**EXERCISE OBJECTIVE**. Copy the material below exactly, line for line, leaving the pictures out of your answer.
>>>>>
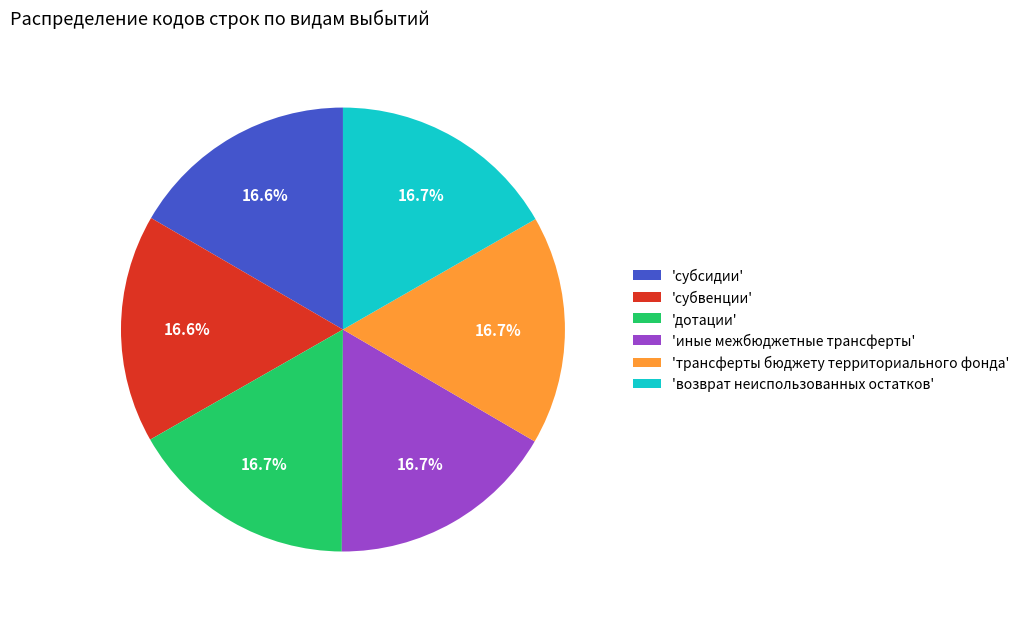

What is the total percentage of 'возврат неиспользованных остатков' and 'субсидии'?

33.3%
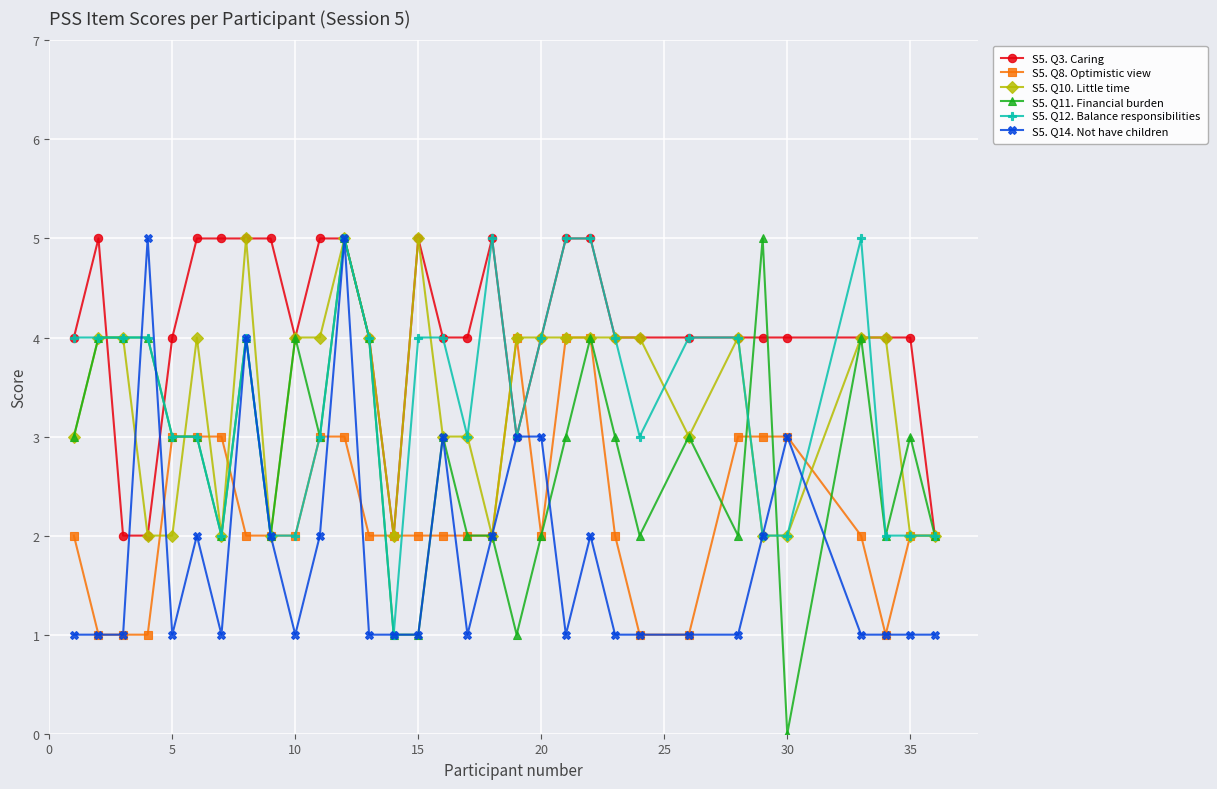

True or false: S5. Q3. Caring has more than 2 interior local peaks.

True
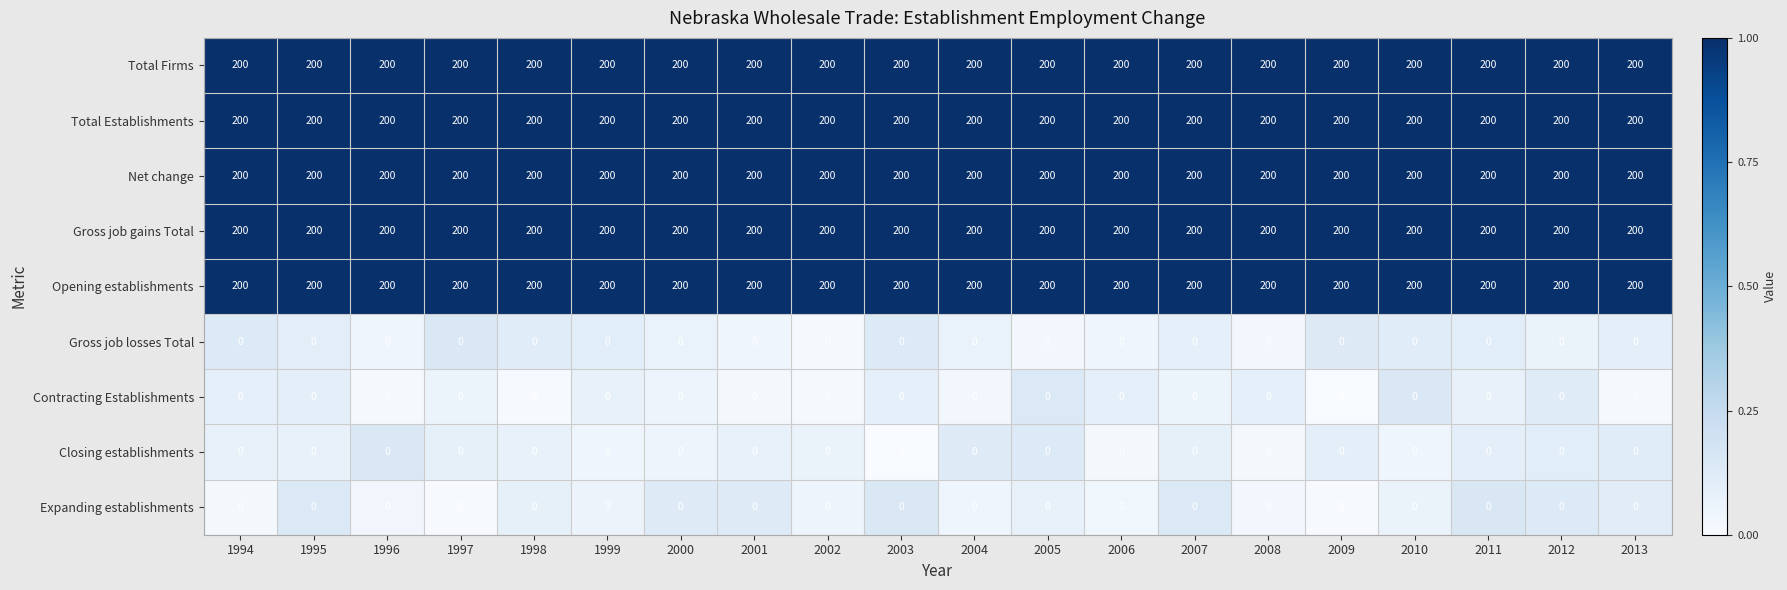

What is the greatest value displayed?

200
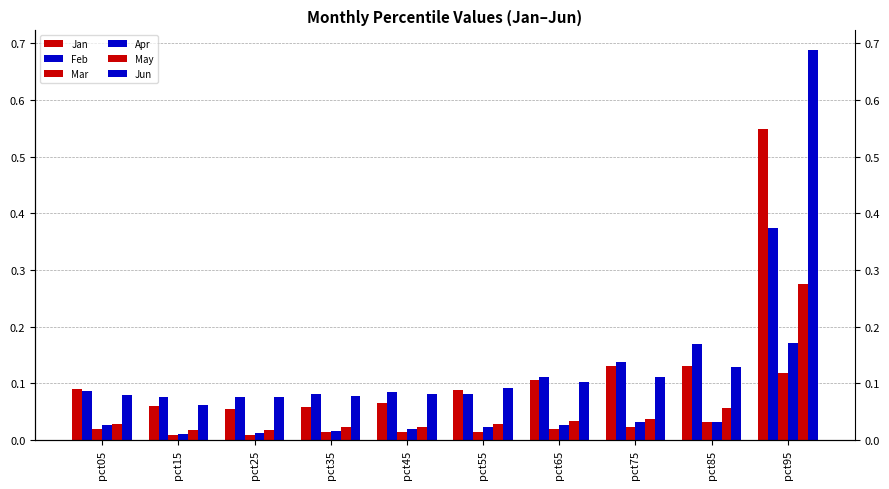

What is the difference between the Feb values at pct95 and pct45?

0.3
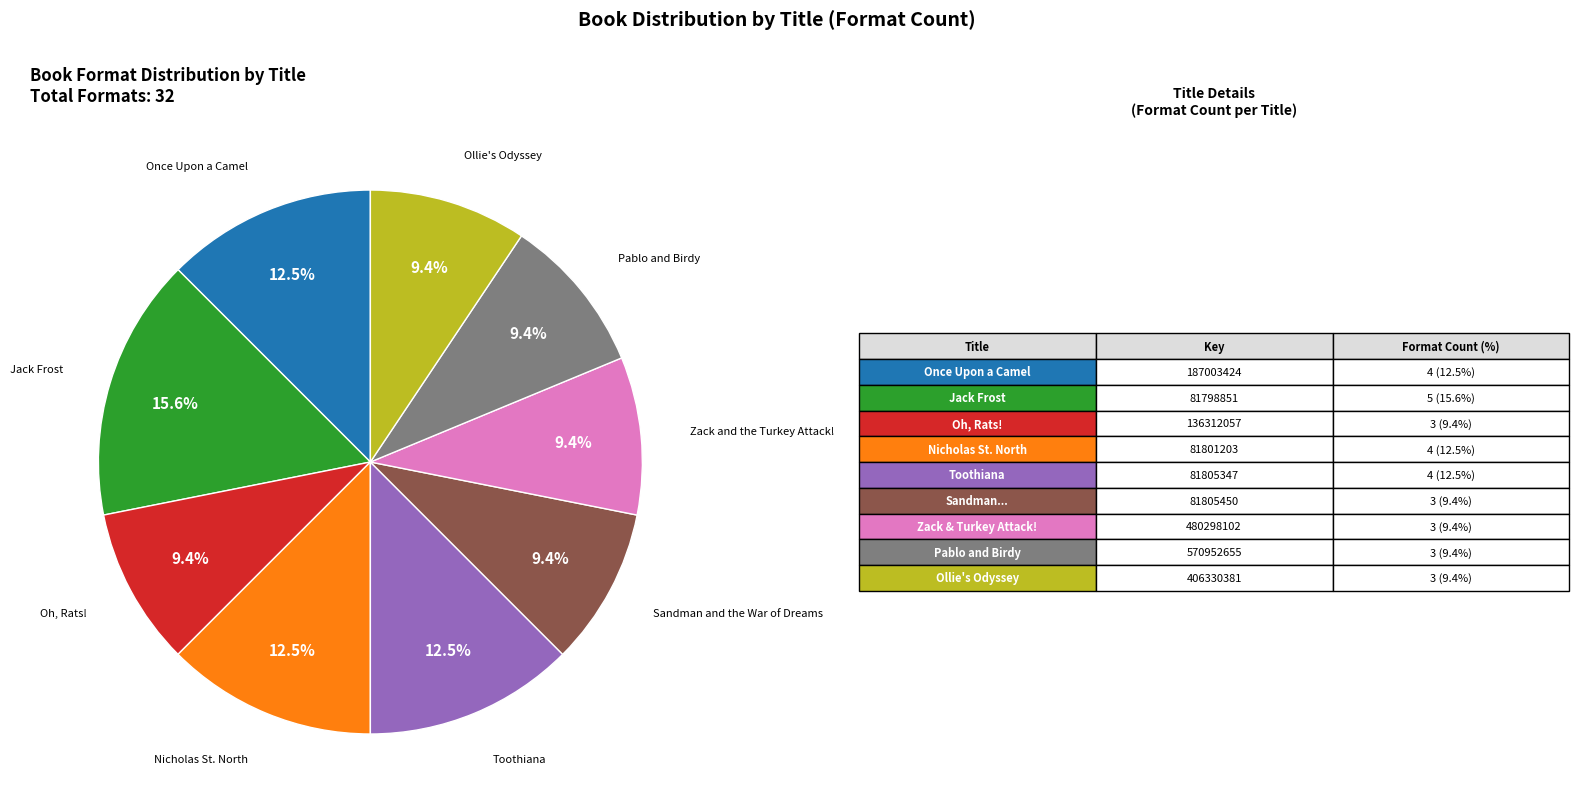

Does any single category account for the majority?

No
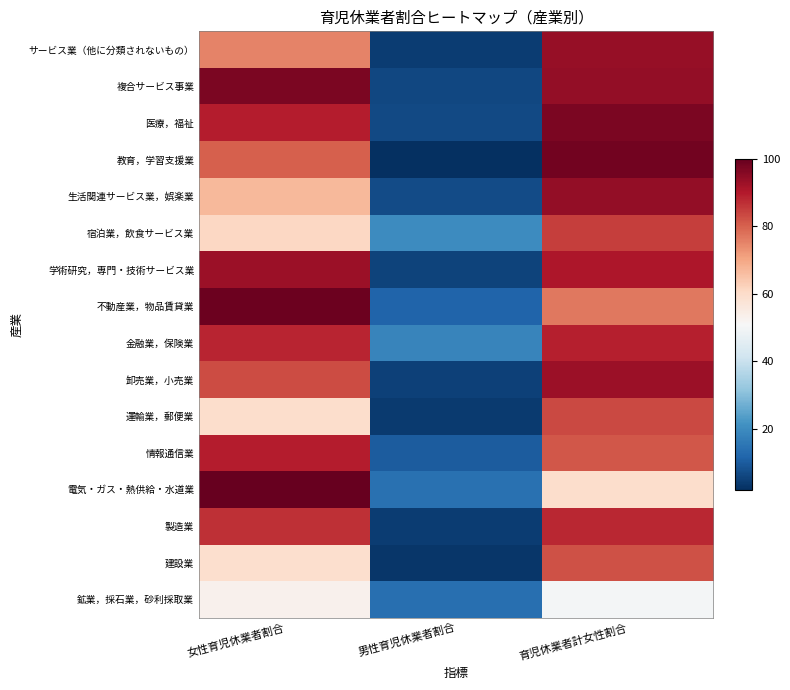

Reading left to right, list all the values displayed in this chart.

鉱業，採石業，砂利採取業: 女性育児休業者割合=53.0	男性育児休業者割合=13.9	育児休業者計女性割合=50.0
建設業: 女性育児休業者割合=59.1	男性育児休業者割合=3.3	育児休業者計女性割合=82.0
製造業: 女性育児休業者割合=86.8	男性育児休業者割合=4.3	育児休業者計女性割合=87.9
電気・ガス・熱供給・水道業: 女性育児休業者割合=100.0	男性育児休業者割合=14.5	育児休業者計女性割合=59.4
情報通信業: 女性育児休業者割合=89.6	男性育児休業者割合=10.1	育児休業者計女性割合=81.6
運輸業，郵便業: 女性育児休業者割合=59.7	男性育児休業者割合=4.0	育児休業者計女性割合=83.5
卸売業，小売業: 女性育児休業者割合=83.1	男性育児休業者割合=5.1	育児休業者計女性割合=93.1
金融業，保険業: 女性育児休業者割合=88.4	男性育児休業者割合=18.7	育児休業者計女性割合=88.9
不動産業，物品賃貸業: 女性育児休業者割合=99.2	男性育児休業者割合=11.6	育児休業者計女性割合=76.7
学術研究，専門・技術サービス業: 女性育児休業者割合=92.9	男性育児休業者割合=5.7	育児休業者計女性割合=90.6
宿泊業，飲食サービス業: 女性育児休業者割合=61.1	男性育児休業者割合=19.9	育児休業者計女性割合=85.0
生活関連サービス業，娯楽業: 女性育児休業者割合=66.8	男性育児休業者割合=7.2	育児休業者計女性割合=93.9
教育，学習支援業: 女性育児休業者割合=80.2	男性育児休業者割合=1.9	育児休業者計女性割合=98.1
医療，福祉: 女性育児休業者割合=89.3	男性育児休業者割合=6.9	育児休業者計女性割合=97.3
複合サービス事業: 女性育児休業者割合=97.2	男性育児休業者割合=6.5	育児休業者計女性割合=93.9
サービス業（他に分類されないもの）: 女性育児休業者割合=75.4	男性育児休業者割合=4.4	育児休業者計女性割合=93.6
<<<<<
**TASK ANSWER**.
What is the total percentage of 'возврат неиспользованных остатков' and 'субсидии'?

33.3%

True or false: S5. Q3. Caring has more than 2 interior local peaks.

True

What is the greatest value displayed?

200

What is the difference between the Feb values at pct95 and pct45?

0.3

Does any single category account for the majority?

No

Reading left to right, list all the values displayed in this chart.

鉱業，採石業，砂利採取業: 女性育児休業者割合=53.0	男性育児休業者割合=13.9	育児休業者計女性割合=50.0
建設業: 女性育児休業者割合=59.1	男性育児休業者割合=3.3	育児休業者計女性割合=82.0
製造業: 女性育児休業者割合=86.8	男性育児休業者割合=4.3	育児休業者計女性割合=87.9
電気・ガス・熱供給・水道業: 女性育児休業者割合=100.0	男性育児休業者割合=14.5	育児休業者計女性割合=59.4
情報通信業: 女性育児休業者割合=89.6	男性育児休業者割合=10.1	育児休業者計女性割合=81.6
運輸業，郵便業: 女性育児休業者割合=59.7	男性育児休業者割合=4.0	育児休業者計女性割合=83.5
卸売業，小売業: 女性育児休業者割合=83.1	男性育児休業者割合=5.1	育児休業者計女性割合=93.1
金融業，保険業: 女性育児休業者割合=88.4	男性育児休業者割合=18.7	育児休業者計女性割合=88.9
不動産業，物品賃貸業: 女性育児休業者割合=99.2	男性育児休業者割合=11.6	育児休業者計女性割合=76.7
学術研究，専門・技術サービス業: 女性育児休業者割合=92.9	男性育児休業者割合=5.7	育児休業者計女性割合=90.6
宿泊業，飲食サービス業: 女性育児休業者割合=61.1	男性育児休業者割合=19.9	育児休業者計女性割合=85.0
生活関連サービス業，娯楽業: 女性育児休業者割合=66.8	男性育児休業者割合=7.2	育児休業者計女性割合=93.9
教育，学習支援業: 女性育児休業者割合=80.2	男性育児休業者割合=1.9	育児休業者計女性割合=98.1
医療，福祉: 女性育児休業者割合=89.3	男性育児休業者割合=6.9	育児休業者計女性割合=97.3
複合サービス事業: 女性育児休業者割合=97.2	男性育児休業者割合=6.5	育児休業者計女性割合=93.9
サービス業（他に分類されないもの）: 女性育児休業者割合=75.4	男性育児休業者割合=4.4	育児休業者計女性割合=93.6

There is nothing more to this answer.